The starting condition of the forest and forest community involves data collection by approved techniques to document the character of the forest, features and habitats of the forest, economic and cultural characteristics of the local community, and the political climate of the management area. Traditionally, foresters would focus their data collection just on the characteristics of the forest, but with sustainable forestry often include input from wildlife biologists, sociologists, community economic development, and other stakeholders.

The plan for managing the forest will necessarily include a broader array of features than were often found in more traditional forest management plans. In addition to characterizing forest and wildlife habitats, the sustainable forestry plan may also address, for example, health and safety for forest workers, education programs for practitioners, landscape-level awareness of unique species or habitat, or local/state ordinances that affect certain forestry practices.

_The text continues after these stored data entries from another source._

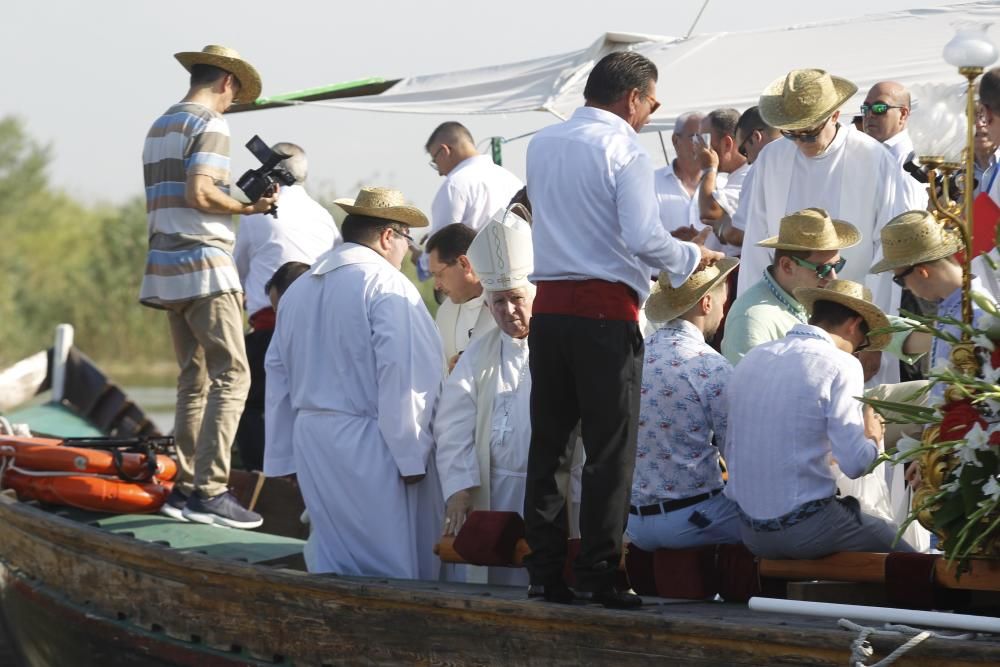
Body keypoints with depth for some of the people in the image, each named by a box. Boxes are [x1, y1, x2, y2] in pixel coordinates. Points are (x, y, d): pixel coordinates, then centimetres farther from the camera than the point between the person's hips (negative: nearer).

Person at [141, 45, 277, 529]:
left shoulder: (159, 127, 19)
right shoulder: (210, 124, -8)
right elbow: (199, 194, -19)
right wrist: (248, 207, -7)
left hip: (166, 267, 9)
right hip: (204, 267, -9)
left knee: (194, 379, 12)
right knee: (231, 375, -10)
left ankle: (185, 488, 9)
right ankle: (210, 490, -18)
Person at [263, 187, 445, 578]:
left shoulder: (298, 289, 13)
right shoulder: (385, 284, -11)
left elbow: (278, 375, 18)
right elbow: (401, 377, -16)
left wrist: (283, 458, 23)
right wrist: (411, 456, -12)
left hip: (311, 440, 8)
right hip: (368, 443, -7)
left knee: (334, 564, 10)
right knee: (393, 563, -4)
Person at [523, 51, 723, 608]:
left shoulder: (542, 145, 13)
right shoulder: (624, 150, -8)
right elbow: (644, 238, -16)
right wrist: (692, 257, 2)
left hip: (549, 306, 6)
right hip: (605, 311, -6)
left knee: (548, 441, 9)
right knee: (610, 448, -1)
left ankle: (546, 572, 10)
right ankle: (600, 575, -3)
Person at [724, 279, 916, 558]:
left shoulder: (751, 359, 9)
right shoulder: (840, 365, -11)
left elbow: (731, 453, 14)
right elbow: (854, 463, -16)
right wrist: (873, 437, 6)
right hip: (807, 529, -7)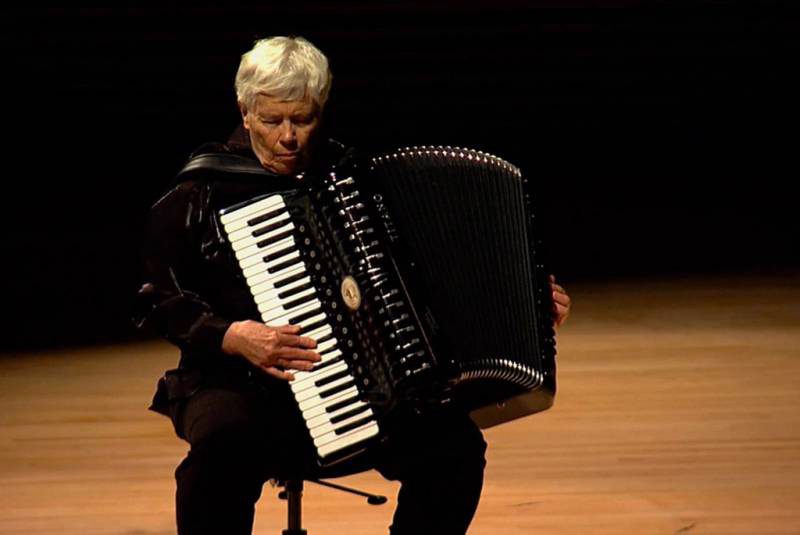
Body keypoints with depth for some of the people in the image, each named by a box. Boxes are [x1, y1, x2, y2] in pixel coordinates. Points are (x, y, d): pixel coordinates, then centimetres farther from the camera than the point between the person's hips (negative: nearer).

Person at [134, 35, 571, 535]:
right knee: (224, 442, -37)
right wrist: (233, 336, -17)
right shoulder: (203, 191, 0)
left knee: (454, 442, -21)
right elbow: (160, 298, 0)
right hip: (241, 384, -3)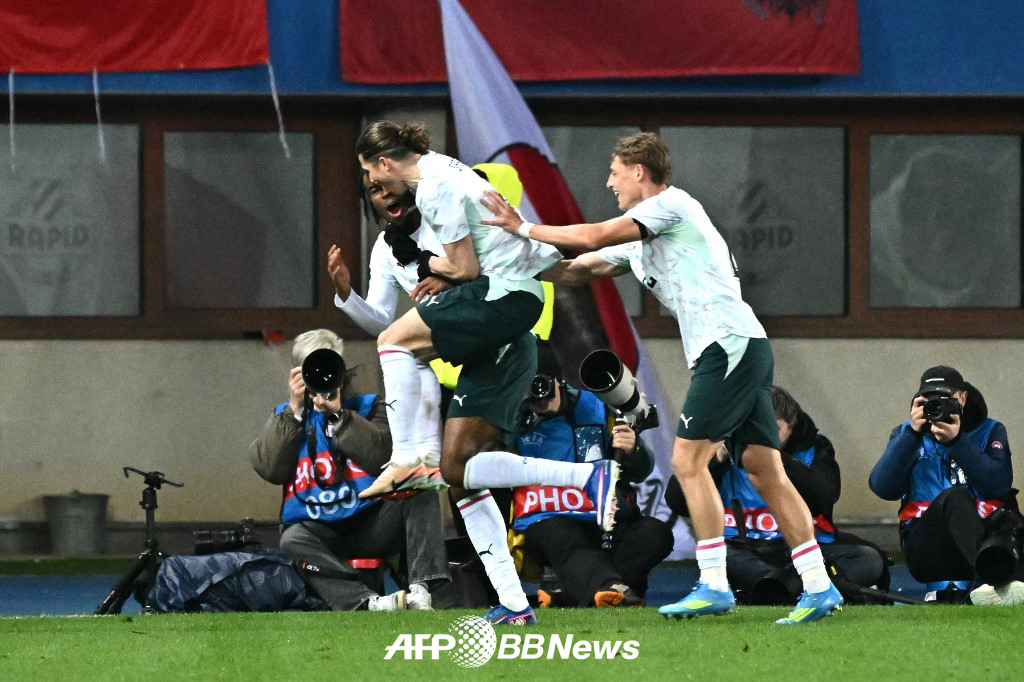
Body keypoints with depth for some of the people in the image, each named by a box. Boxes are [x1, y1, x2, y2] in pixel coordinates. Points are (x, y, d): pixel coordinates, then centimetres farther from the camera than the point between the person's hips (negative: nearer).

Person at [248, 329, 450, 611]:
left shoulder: (368, 408, 13)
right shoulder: (285, 417, 16)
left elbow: (385, 458, -7)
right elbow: (268, 469, -3)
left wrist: (338, 414, -11)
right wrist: (295, 410, -5)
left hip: (370, 523, 1)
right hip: (319, 532, -1)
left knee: (420, 492, -24)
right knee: (292, 540, -34)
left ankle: (420, 589, -38)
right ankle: (368, 603, -51)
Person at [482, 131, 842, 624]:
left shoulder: (672, 205, -4)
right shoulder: (639, 241, 23)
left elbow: (594, 237, -9)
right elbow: (580, 269, 26)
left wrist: (524, 229, -1)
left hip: (730, 344, -9)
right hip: (744, 349, 9)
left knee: (688, 460, -11)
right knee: (765, 472, 3)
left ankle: (714, 585, -13)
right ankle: (818, 587, -3)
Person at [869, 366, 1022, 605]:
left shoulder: (990, 431, 14)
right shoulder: (905, 434, 16)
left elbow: (999, 484, -6)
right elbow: (882, 488, -2)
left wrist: (957, 441, -12)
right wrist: (912, 434, -7)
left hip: (983, 536, 1)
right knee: (955, 497, -32)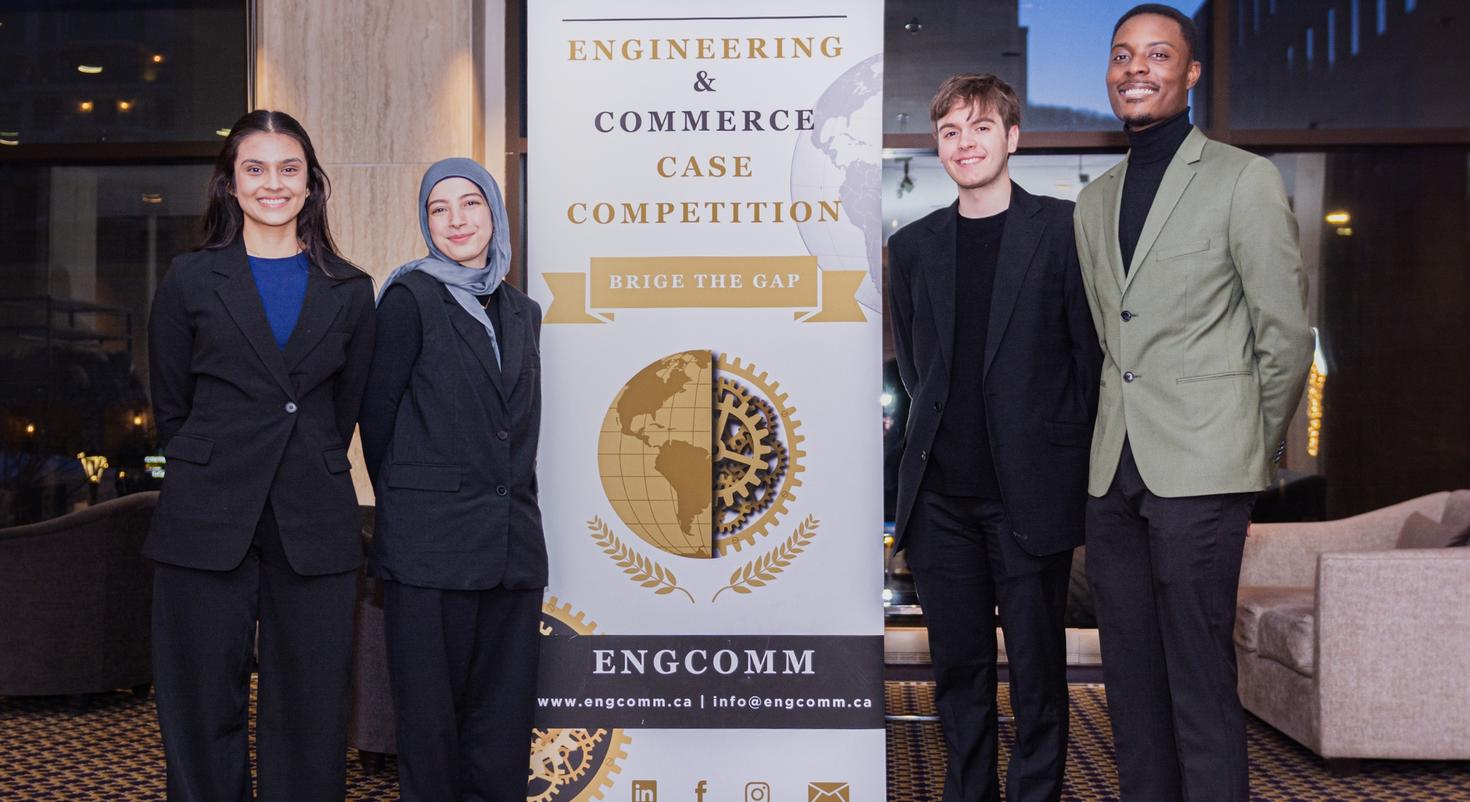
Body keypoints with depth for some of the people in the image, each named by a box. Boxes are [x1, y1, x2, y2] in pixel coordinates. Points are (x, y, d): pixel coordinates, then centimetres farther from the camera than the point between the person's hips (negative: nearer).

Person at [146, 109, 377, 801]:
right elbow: (170, 408, 10)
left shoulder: (349, 291, 8)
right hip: (207, 525, -1)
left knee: (310, 715, 5)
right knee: (205, 710, 6)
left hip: (315, 527, 1)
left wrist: (307, 474, 12)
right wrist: (214, 470, 11)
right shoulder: (189, 282, 5)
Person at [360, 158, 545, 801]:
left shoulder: (521, 312, 15)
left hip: (512, 541, 5)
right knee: (431, 714, 3)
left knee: (505, 723, 8)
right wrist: (404, 502, 6)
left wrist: (512, 502, 12)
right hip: (431, 541, -5)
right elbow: (377, 414, -1)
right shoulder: (411, 298, -3)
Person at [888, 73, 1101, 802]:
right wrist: (942, 434, 10)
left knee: (1037, 668, 5)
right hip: (940, 495, 3)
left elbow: (1091, 351, 1)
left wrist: (1067, 454, 1)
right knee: (959, 667, 11)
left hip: (1030, 492, -3)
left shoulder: (1062, 229, 0)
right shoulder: (912, 247, 10)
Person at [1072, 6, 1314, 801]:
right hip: (1115, 470, 6)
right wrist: (1121, 438, 13)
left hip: (1199, 469, -5)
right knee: (1130, 677, 10)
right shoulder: (1093, 201, 17)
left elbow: (1287, 336, 0)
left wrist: (1252, 449, 5)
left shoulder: (1244, 180, 0)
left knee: (1200, 683, -5)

The "look" of a sustainably managed forest is more difficult to define. As a basis for considering the criteria of sustainability we must first reject the human tendency to equate visual appeal with the sustainability of ecological or biological health. The experiences that shaped our attitudes of "what's pretty" have no bearing on the health, productivity, or sustainability of the forest. While the visual impacts of forestry practices are a component of sustainability, they should not drive the evaluation.

What then does define success in sustainability? The organizations that endorse and validate sustainability each have their own set of criteria to evaluate properties, owners, or managers on their efforts. Because each forest is different, and thus functions somewhat differently, the criteria usually emphasize the process to manage sustainably rather than what the forest looks like. The process might include how to measure and inventory soils, vegetation, and insect; the involvement of owners or principles in stakeholder groups; or how to document the acceptable level of change, at a property or landscape scale, in a species that will respond to changes in a forest habitat through time.

Sustainable forestry is a valuable tool and management posture to help ensure we retain for the future the forest resource opportunities we have today. The debate on sustainable forestry is intense, yet those involved usually share a common sense of the value and beauty of the forest.